Dicevamo del sillogismo della Lubjanka che “il petalo pistoiese del ‘Giglio magico’, oggetto dei desideri di lobbisti e imprenditori” (ovviamente respinti con perdite) e delle croniste del Foglio (un po’ meno), “dopo 62 anni trascorsi placidamente nel quasi completo anonimato, nella routine del contado, con un matrimonio annullato e zero figli”, ci “illumina” così: “Funziona in tal guisa: tu sei nominato da Renzi in Open e Marroni da Renzi in Consip/tu sei nominato legale di Consip da Marroni/ergo tu fai gli interessi del nominante (Renzi) in Open e Consip”.
E si sa: “Gli interrogatori degli oppositori al regime sovietico si svolgevano secondo analoghi sillogismi”. Più che un sillogismo, una supercazzola che proviamo a tradurre in italiano, a costo di incorrere in una di quelle “gigantesche invasioni della privacy a puro scopo scandalistico, senza rispetto per l’intimità e la vita famigliare” che lo schivo avvocato lamenta per babbo Renzi, uomo “di specchiata onestà”. Bianchi fa l’avvocato a Firenze ed è vicino alla Dc, poi alla Margherita. Nel 2001 Tremonti (governo B.) lo nomina liquidatore di Efim. Nel 2012 Renzi, sindaco di Firenze, lo nomina presidente della Fondazione Big Bang (poi Open), nata nello studio Bianchi per raccogliere fondi per la sua corrente e le Leopolde. A proposito di “gemelli a iosa”, Bianchi ha pure un fratello, Francesco: Renzi lo fa commissario al Maggio Fiorentino. Nel 2014 il premier Renzi piazza Alberto nel Cda di Enel. Intanto lo schivo e algido avvocato si mette in società con Marco Carrai, di cui è testimone di nozze con Matteo. E fa il consulente per società pubbliche controllate dal governo Renzi (Fs, Consip ecc). Consip, guidata dal renziano Luigi Marroni e anche prima, gli paga 340 mila euro di parcelle in tre anni. Ora si scopre da un’intercettazione che l’anno scorso Palazzo Chigi (regno di Renzi e Lotti) chiamò Marroni per salvare le coop rosse Cns e Manutencoop che, dopo la sanzione del Garante del mercato per aver fatto cartello in una gara, secondo le regole Consip dovevano essere escluse da un nuovo appalto da 532 milioni. “Questa cosa – dice Marroni – l’ho affidata all’avv. Bianchi… Se condividiamo la scelta con Bianchi, lui è amico di Palazzo Chigi e gliela spiega lui”.
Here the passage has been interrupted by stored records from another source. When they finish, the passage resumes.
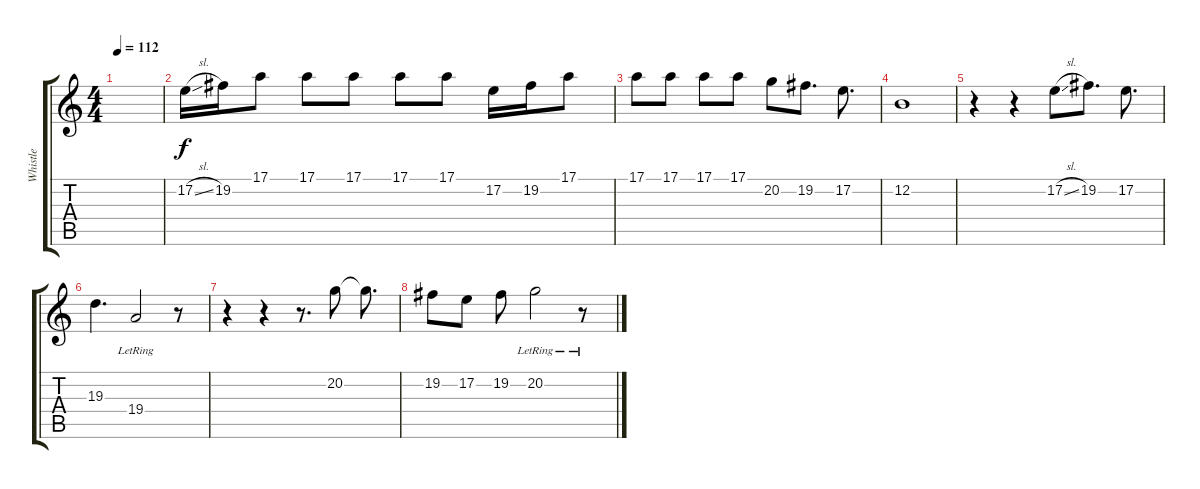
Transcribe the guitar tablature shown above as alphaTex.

\track ("Whistle" "Whistle") {instrument whistle}
\staff {score tabs}
\tuning (E4 B3 G3 D3 A2 E2) {hide}
\ts (4 4)
\tempo 112
\clef g2
\ks c
|
17.2{sl}.16 19.2.16 17.1.8 17.1.8 17.1.8 17.1.8 17.1.8 17.2.16 19.2.16 17.1.8 |
17.1.8 17.1.8 17.1.8 17.1.8 20.2.8 19.2.8{d} 17.2.8{d} |
12.2.1 |
r.4 r.4 17.2{sl}.8 19.2.8{d} 17.2.8{d} |
19.3.4{d} 19.4{lr}.2 r.8 |
r.4 r.4 r.8{d} 20.2.8 20.2{t}.8{d} |
19.2.8 17.2.8 19.2.8 20.2{lr}.2 r.8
Cioè: il cassiere di Renzi riceve incarichi da Renzi e segue le imprese interessate agli appalti Consip; chissà se poi queste, riconoscenti, finanziano la fondazione di Renzi. Lo fece Alfredo Romeo con 60 mila euro nel 2013, quand’era condannato in appello per corruzione (non ancora assolto in Cassazione e non ancora riarrestato per corruzione). E lo fece Salvatore Buzzi con almeno 5 mila euro (restituiti dopo la retata di Mafia Capitale). Degli altri non si sa, perché – spiega Lubjanchi – la normativa sulla privacy consente al finanziatore di una fondazione di non essere disclosed senza esplicita autorizzazione. Open si attiene alla legge vigente. Cambino la legge e ci adegueremo”.
Purtroppo Matteo, in tre anni, s’è scordato di cambiarla: vorrebbero tanto, lui e Bianchi, rivelarci i non disclosed che li finanziano, ma proprio non possono. C’è, è vero, la questioncina del collettore di fondi per Renzi che riceve da Renzi e dai suoi amici incarichi da cui dipendono affari di gruppi privati che finanziano o potrebbero finanziare Renzi tramite Open o pensano di finanziare il babbo con 30 mila euro al mese. Ma ragionando “in tal guisa” si dà “la stura all’inarrestabile cultura del sospetto onnipervasivo, anticamera della tirannia” e soprattutto della Lubjanka.
Basta un niente e da Arcipelago Gulag, con tutti quei gemelli a iosa, più un fratello e qualche babbo, ti ritrovi in Arcipelago Consip.